There is a 2 interfaces:
*run0* 7657 errors / 1745 losts
*wlan0* 5622 errors / 0 losts

Cheers


----------



## aht0 (Jan 4, 2016)

http://adrianchadd.blogspot.com.ee/2015/09/porting-wifi-driver-from-openbsd-ar9170.html


> I told myself a long, long time ago that I really don't want to be working on USB wireless. It's not that I dislike USB or wireless; it's just that the hoops required to get it all working in a stable way is quite a bit to keep in your mind.





> There are a few pieces to think about when porting a USB driver. The biggest piece is that it's not memory mapped IO or IO port based - everything is a message. There are USB device control commands you can send which will sleep until they're done, but the majority of stuff is done using bulk transmit and receive endpoints and that's all conveniently asynchronous. But it complicates things in the driver world.
> 
> Memory mapped and IO port drivers treat device IO as this magical "I do it, then the next instruction executes when it's done" mostly serialised paradigm. It's a lie, of course - the intel x86 CPUs will pretend things are occuring in a specific order, but a lot of platforms require you to mark memory as uncached or use memory / cache flush operations to ensure things go out to the device in any particularly controlled manner. But USB doesn't - outside of USB control transfers, USB devices tend to look like remote network devices and this includes register accesses.



Adrian Chadd is one of the FreeBSD developers and also wireless maintainer. His blog is really fascinating and educational reading material.

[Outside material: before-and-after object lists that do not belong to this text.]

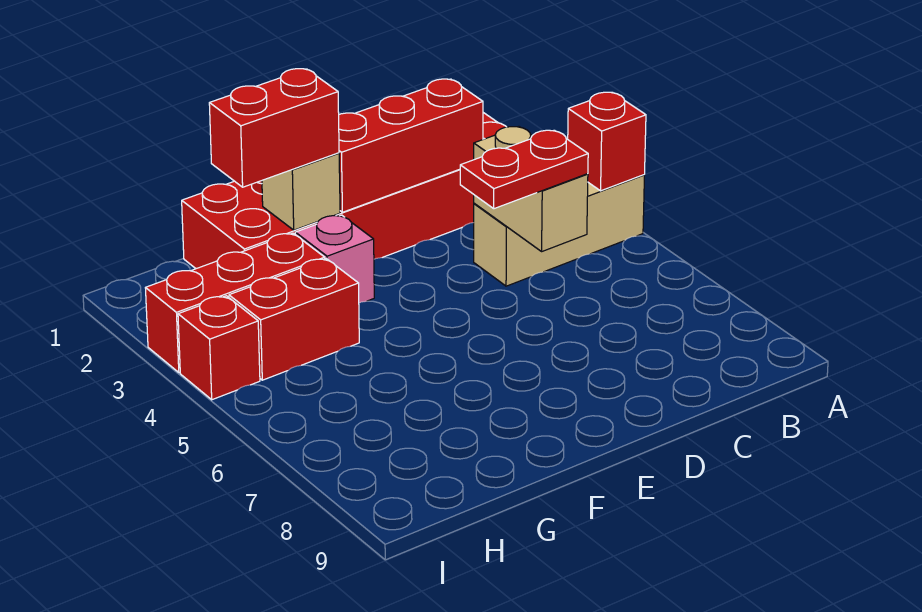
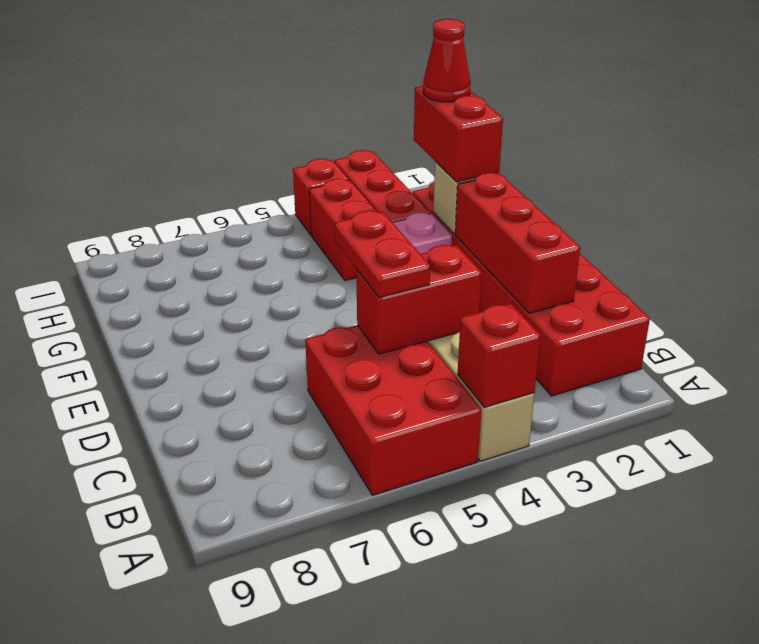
none -> red 2x3 brick [305,325,481,495]
tan 1x2 brick [474,127,588,251] -> red 1x2 brick [356,245,482,354]
none -> red 1x1 cone [423,19,470,102]

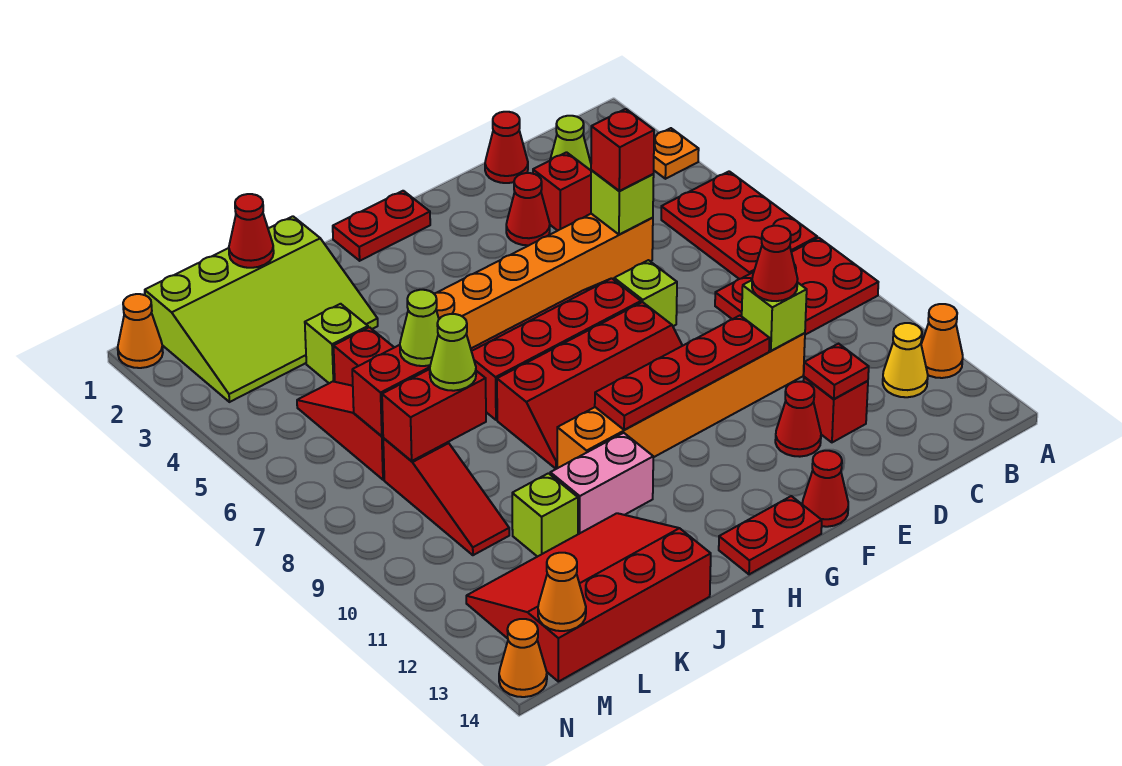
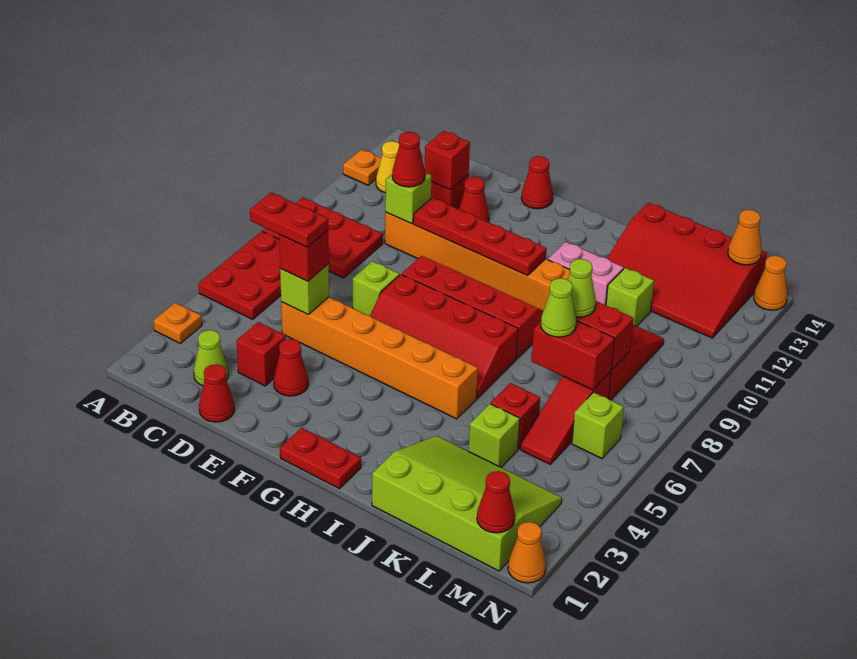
orange 1x1 cone [921,304,963,378] -> orange 1x1 plate [343,149,381,185]
red 1x1 plate [804,344,869,399] -> red 1x1 brick [425,131,470,190]
red 1x2 plate [719,496,822,574] -> red 1x2 plate moved to [250,192,328,247]
red 1x1 cone [229,194,274,268] -> red 1x1 cone moved to [477,471,515,533]
none -> lime 1x1 brick [572,392,624,458]

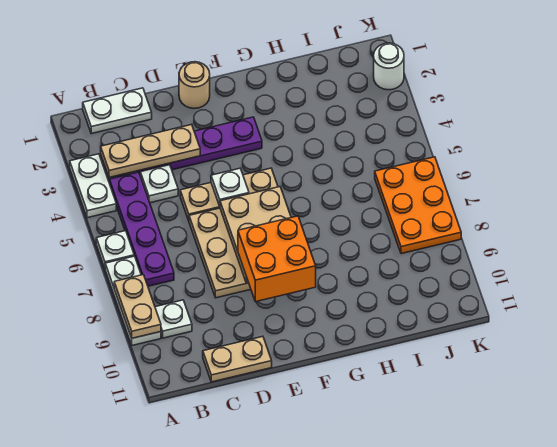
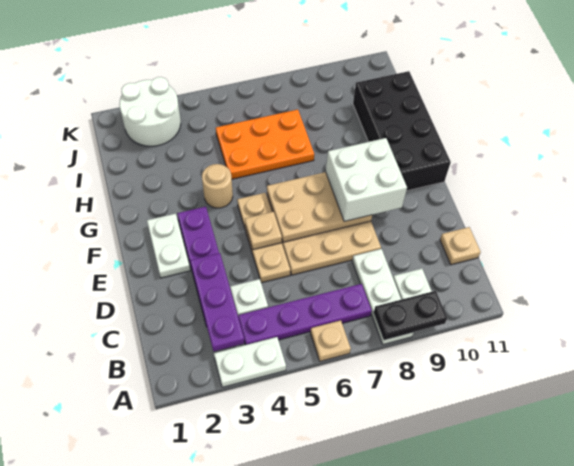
white 1x1 plate [96,231,134,268] -> tan 1x1 plate [310,320,351,361]
white 1x3 plate [105,256,161,345] -> white 1x3 plate turned to [352,249,414,345]
tan 1x2 plate [114,275,161,338] -> black 1x2 plate [374,291,447,340]
white 1x2 plate [83,88,152,134] -> white 1x2 plate moved to [147,214,190,278]
tan 1x3 plate [101,125,200,178] -> purple 1x3 plate [190,253,245,351]
tan 1x2 plate [203,336,272,382] -> tan 1x1 plate [440,227,481,265]
tan 1x1 round brick [179,62,210,108] -> tan 1x1 round brick moved to [202,164,233,208]
white 1x1 plate [211,169,249,206] -> tan 1x1 plate [245,212,282,250]
orange 2x2 brick [238,216,316,302] -> white 2x2 brick [326,138,407,222]
none -> black 2x4 brick [353,71,451,191]
orange 2x3 plate [375,157,461,254] -> orange 2x3 plate moved to [216,110,314,179]
white 1x1 round brick [374,43,404,90] -> white 2x2 round brick [119,77,181,146]

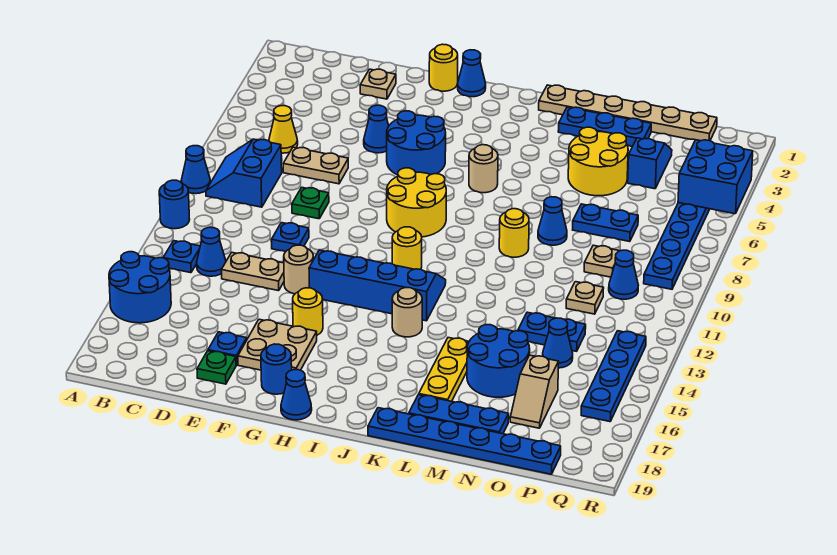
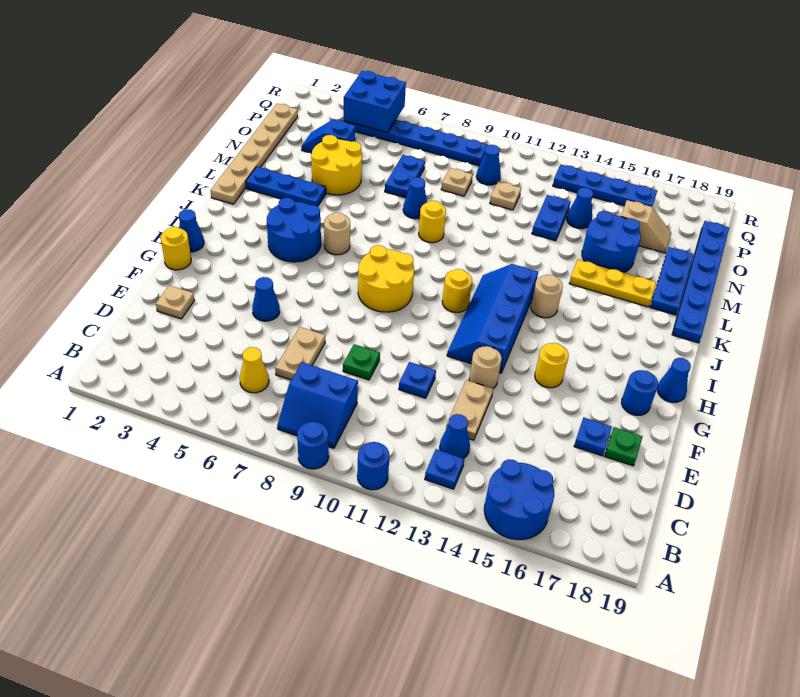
blue 1x1 cone [181,146,210,194] -> blue 1x1 round brick [297,422,329,469]
tan 2x2 plate [238,319,317,370] -> none
blue 2x2 round brick [387,111,446,175] -> blue 2x2 round brick moved to [267,198,321,262]
blue 1x3 plate [558,107,651,147] -> blue 1x3 plate turned to [246,167,326,207]

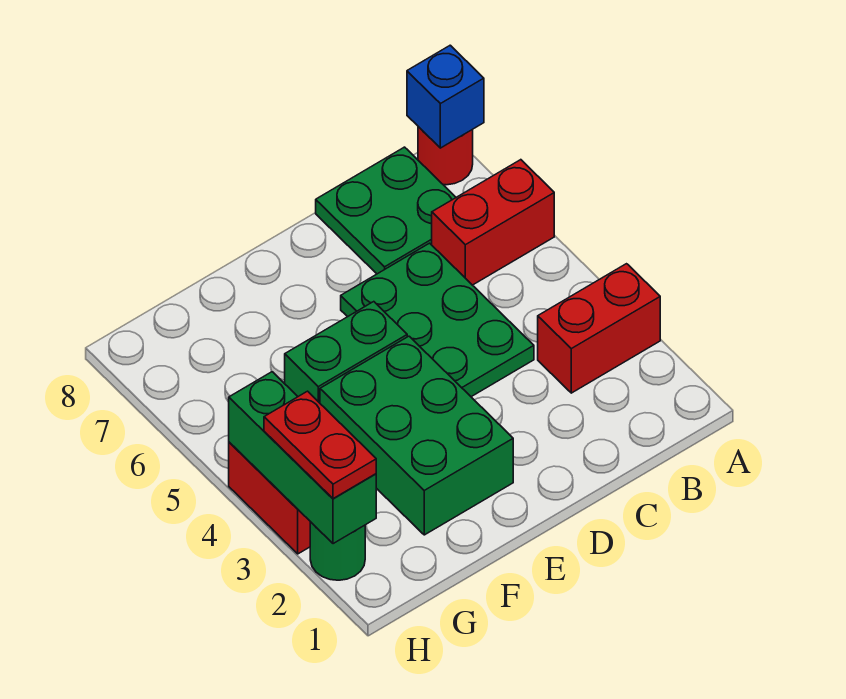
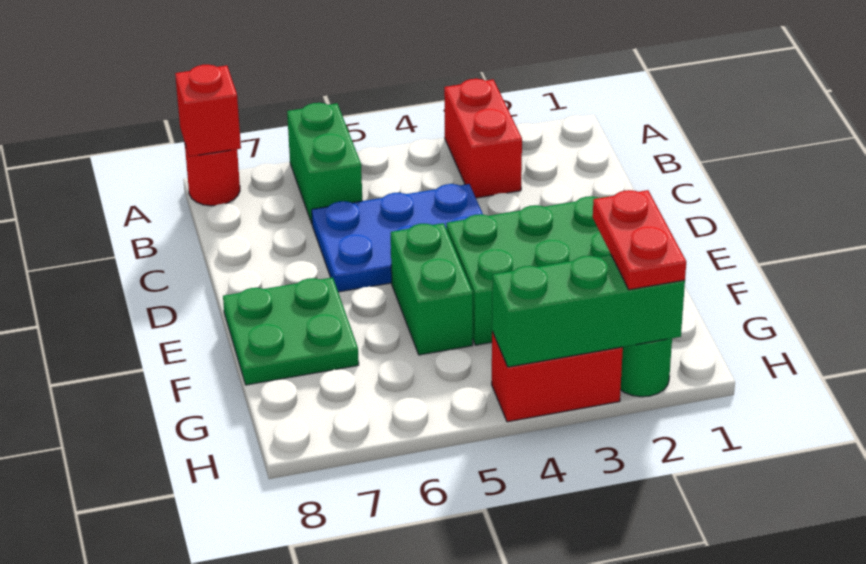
red 1x2 brick [432,160,554,285] -> green 1x2 brick [287,103,362,223]
blue 1x1 brick [407,45,484,148] -> red 1x1 brick [175,65,241,157]
green 2x2 plate [316,147,456,274] -> green 2x2 plate moved to [223,277,359,385]
green 2x3 plate [341,243,534,397] -> blue 2x3 plate [312,184,483,292]
red 1x2 plate [264,391,376,499] -> red 1x2 plate turned to [593,190,686,290]

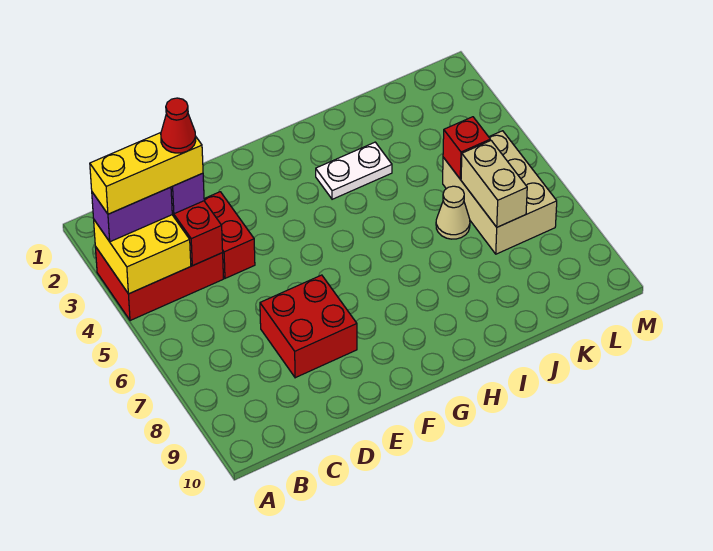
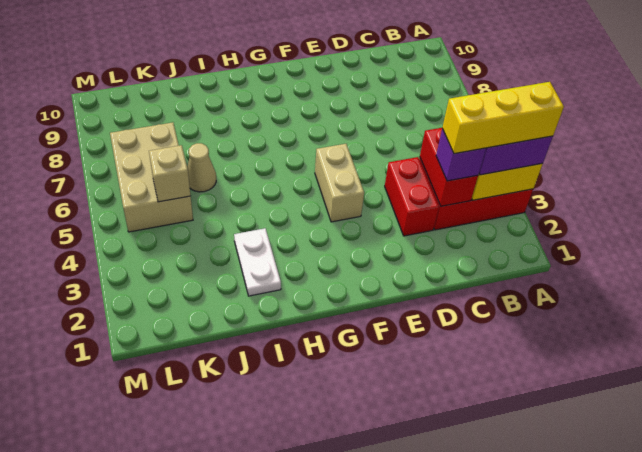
red 1x1 cone [161,98,196,153] -> none
red 2x2 brick [260,275,357,378] -> none
white 1x2 plate [316,142,392,199] -> white 1x2 plate turned to [234,228,281,296]
red 1x1 brick [443,117,490,179] -> tan 1x1 brick [149,145,191,202]
tan 1x2 brick [461,141,527,227] -> tan 1x2 brick moved to [315,144,364,222]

If I was you, I would stop trying to use USB for hostap. I've noticed before that all sorts of USB network devices are not the most stable, be it wireless or Ethernet, his blog explained to me why it tends to be so.

There is google doc https://docs.google.com/spreadsheet/ccc?key=0AojFUXcbH0ROdHgwYkFHbkRUdV9hVWljVWl5SXkxbFE&hl=en

It contains list of wireless chipsets and their capabilities (for FreeBSD)


----------